Reading passage
# # # # #
Time is sneaking by us again! How is 2016 going for you? Is there any way we can help you reach your goals? How is your tax picture shaping up this year? Call Dawn Siemer at 408-918-3162 or Michael Gray at 408-918-3161 to make a planning appointment now.
Michael Gray will be away from the office starting July 1, returning July 19 and starting July 29, returning August 3. Dawn Siemer has changed her hours and will be working Mondays, Wednesdays and Fridays again. She will be away from the office starting July 25, returning August 8. We won’t be available for telephone calls or emails during our absences. While Dawn is away, please call Michael Gray directly at 408-918-3161.
‘Tis the season for extensions
If you need help preparing your income tax returns for which you have filed an extension, call Dawn Siemer at 408-918-3162 on Mondays, Wednesdays or Fridays to make an appointment.
IRS issues new deferred compensation guidelines.
The IRS has issued proposed regulations clarifying previous final regulations for nonqualified deferred compensation plans (including nonqualified stock options) under Internal Revenue Code Section 409A. The regulations will be effective when final regulations are issued, but may be relied upon by taxpayers on or after June 22, 2016.
# # # # #
Joint position lists

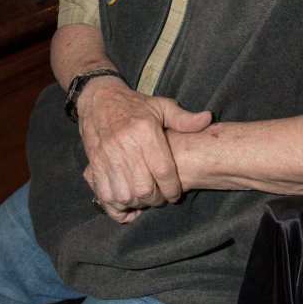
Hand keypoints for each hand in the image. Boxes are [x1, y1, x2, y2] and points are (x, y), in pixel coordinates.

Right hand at [78, 77, 211, 223]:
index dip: (172, 188)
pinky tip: (125, 201)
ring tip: (144, 199)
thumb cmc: (134, 104)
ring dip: (136, 203)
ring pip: (124, 194)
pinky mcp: (94, 163)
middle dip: (156, 199)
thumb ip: (184, 118)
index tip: (175, 194)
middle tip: (160, 198)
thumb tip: (208, 119)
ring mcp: (107, 156)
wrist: (98, 99)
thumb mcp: (161, 106)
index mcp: (145, 130)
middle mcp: (125, 144)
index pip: (163, 169)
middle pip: (144, 187)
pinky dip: (115, 204)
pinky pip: (104, 192)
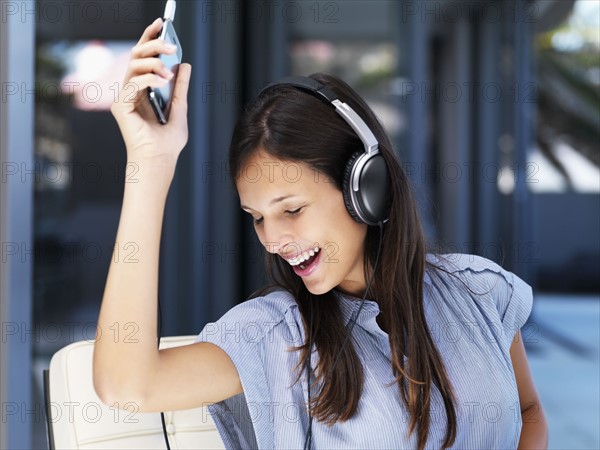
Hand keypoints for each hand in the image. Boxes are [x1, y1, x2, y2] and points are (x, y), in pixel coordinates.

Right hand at [111, 18, 191, 173]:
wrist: (160, 161)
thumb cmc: (168, 142)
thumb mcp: (180, 108)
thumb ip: (180, 87)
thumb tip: (184, 64)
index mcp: (144, 89)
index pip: (144, 57)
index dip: (150, 38)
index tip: (161, 23)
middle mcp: (131, 90)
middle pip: (136, 56)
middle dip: (152, 44)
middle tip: (170, 44)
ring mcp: (124, 97)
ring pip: (133, 66)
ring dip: (152, 62)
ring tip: (168, 68)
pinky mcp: (121, 106)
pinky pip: (132, 83)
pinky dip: (148, 78)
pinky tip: (162, 80)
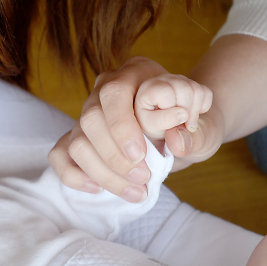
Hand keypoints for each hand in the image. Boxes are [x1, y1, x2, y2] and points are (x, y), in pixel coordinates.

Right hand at [48, 56, 223, 201]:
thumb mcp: (205, 127)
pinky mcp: (79, 138)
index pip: (114, 92)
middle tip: (143, 179)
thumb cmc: (191, 127)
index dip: (121, 126)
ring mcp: (87, 114)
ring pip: (77, 142)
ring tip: (136, 191)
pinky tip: (97, 189)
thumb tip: (176, 141)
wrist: (182, 132)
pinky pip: (61, 155)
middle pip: (90, 119)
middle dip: (114, 156)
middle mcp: (105, 89)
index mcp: (136, 73)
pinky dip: (74, 174)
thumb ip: (197, 133)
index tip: (141, 155)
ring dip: (103, 172)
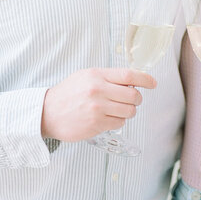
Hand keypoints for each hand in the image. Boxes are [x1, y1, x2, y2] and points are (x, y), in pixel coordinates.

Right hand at [42, 68, 156, 141]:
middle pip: (133, 95)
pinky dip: (117, 121)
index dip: (145, 79)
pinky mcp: (96, 124)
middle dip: (137, 99)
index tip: (153, 83)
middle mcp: (98, 90)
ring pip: (129, 111)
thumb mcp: (86, 76)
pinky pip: (119, 123)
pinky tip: (107, 118)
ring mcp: (98, 108)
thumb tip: (132, 81)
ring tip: (116, 110)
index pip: (129, 75)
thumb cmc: (68, 93)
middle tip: (132, 100)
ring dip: (128, 112)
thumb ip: (108, 77)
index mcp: (97, 75)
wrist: (47, 112)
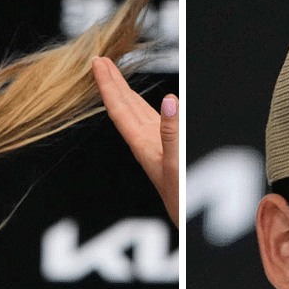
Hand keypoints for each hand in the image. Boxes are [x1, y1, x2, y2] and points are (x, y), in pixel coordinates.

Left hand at [92, 56, 178, 226]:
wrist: (191, 227)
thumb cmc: (183, 202)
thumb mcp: (177, 165)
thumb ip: (173, 133)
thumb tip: (169, 101)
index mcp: (143, 145)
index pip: (120, 109)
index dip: (108, 85)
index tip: (97, 63)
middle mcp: (147, 144)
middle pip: (125, 107)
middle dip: (113, 83)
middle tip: (100, 61)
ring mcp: (159, 148)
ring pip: (139, 113)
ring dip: (128, 93)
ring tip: (118, 76)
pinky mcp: (171, 153)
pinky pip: (156, 122)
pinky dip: (152, 107)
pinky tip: (154, 105)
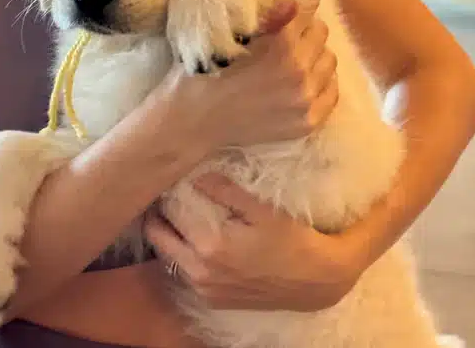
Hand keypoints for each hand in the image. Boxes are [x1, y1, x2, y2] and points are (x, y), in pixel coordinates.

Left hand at [145, 173, 364, 311]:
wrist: (318, 281)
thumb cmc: (291, 238)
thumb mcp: (262, 208)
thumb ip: (225, 190)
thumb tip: (195, 175)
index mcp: (209, 246)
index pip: (166, 213)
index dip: (163, 193)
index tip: (166, 179)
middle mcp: (200, 272)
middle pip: (157, 237)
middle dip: (158, 215)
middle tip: (166, 194)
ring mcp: (204, 290)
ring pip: (167, 255)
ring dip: (169, 234)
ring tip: (178, 212)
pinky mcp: (213, 300)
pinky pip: (183, 272)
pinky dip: (182, 253)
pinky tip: (194, 237)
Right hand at [153, 0, 338, 155]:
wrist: (194, 121)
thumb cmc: (205, 73)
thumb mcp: (231, 38)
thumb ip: (270, 21)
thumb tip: (297, 2)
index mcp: (282, 49)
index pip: (306, 16)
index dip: (298, 9)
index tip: (295, 7)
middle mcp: (301, 75)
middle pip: (321, 37)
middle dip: (306, 30)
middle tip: (289, 33)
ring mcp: (306, 101)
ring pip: (329, 63)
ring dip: (315, 55)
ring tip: (294, 58)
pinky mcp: (307, 122)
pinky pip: (331, 93)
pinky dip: (322, 82)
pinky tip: (303, 80)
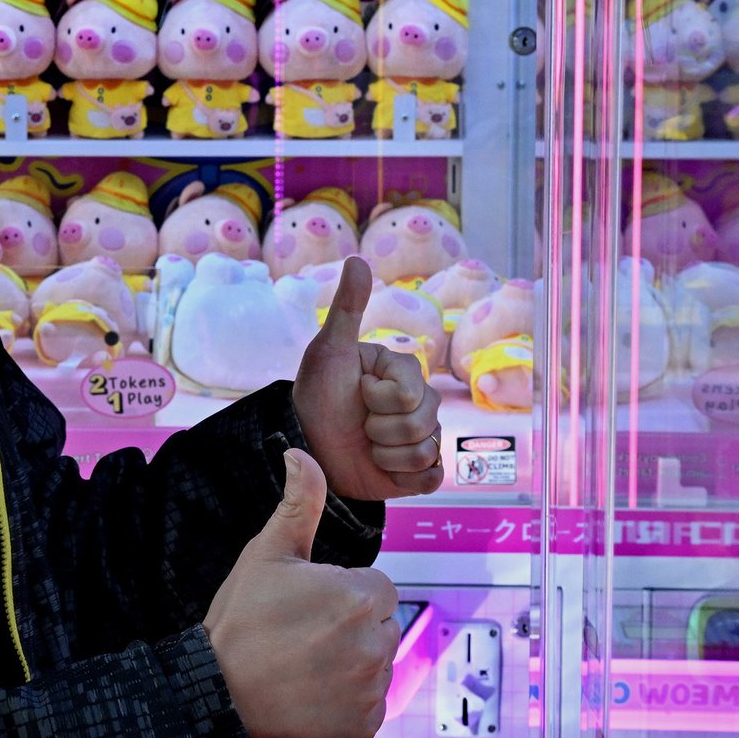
# # # # #
Exercises to complete
A: In the tax newsletter, which days of the week does Dawn Siemer now work?
B: Write out the tax newsletter passage from "IRS issues new" to "June 22, 2016.".
C: Extend the tax newsletter past its final sentence.

List of answers
A: Mondays, Wednesdays and Fridays.

B:
IRS issues new deferred compensation guidelines.
The IRS has issued proposed regulations clarifying previous final regulations for nonqualified deferred compensation plans (including nonqualified stock options) under Internal Revenue Code Section 409A. The regulations will be effective when final regulations are issued, but may be relied upon by taxpayers on or after June 22, 2016.

C:
- The new regulations clarify that certain entities (foreign corporations and partnerships) subject to separate deferred compensation rules under Internal Revenue Code Section 457A are also subject to the Section 457A rules.
- The short-term deferral rule requiring that payments be made by the 15th day of the third month after an entity’s year end is modified to allow a current deduction when the payment is made at such time as it would not violate federal securities laws or other applicable laws.
- The definition of an “eligible issuer of service recipient stock” is modified so that it includes a corporation or other entity for which a person is reasonably expected to begin, and actually begins, providing services within 12 months after the grant date of a stock right.
- The new regulations clarify that a stock right will continue to be exempt from Section 409A where the amount payable is reduced for cause upon an involuntary separation and is less than fair market value.
- The new regulations clarify that a service provider who ceases providing services as an employee and begins providing services as an independent contractor is treated as having a separation from service if, at the time of the change in employment status, the level of services reasonably expected to be provided after the change would result in a separation from service under the rules that apply to employees.
- The new regulations clarify that a service provider can be an entity as well as an individual.
See your tax advisor for more details.
(REG-123854-12, June 22, 2016.)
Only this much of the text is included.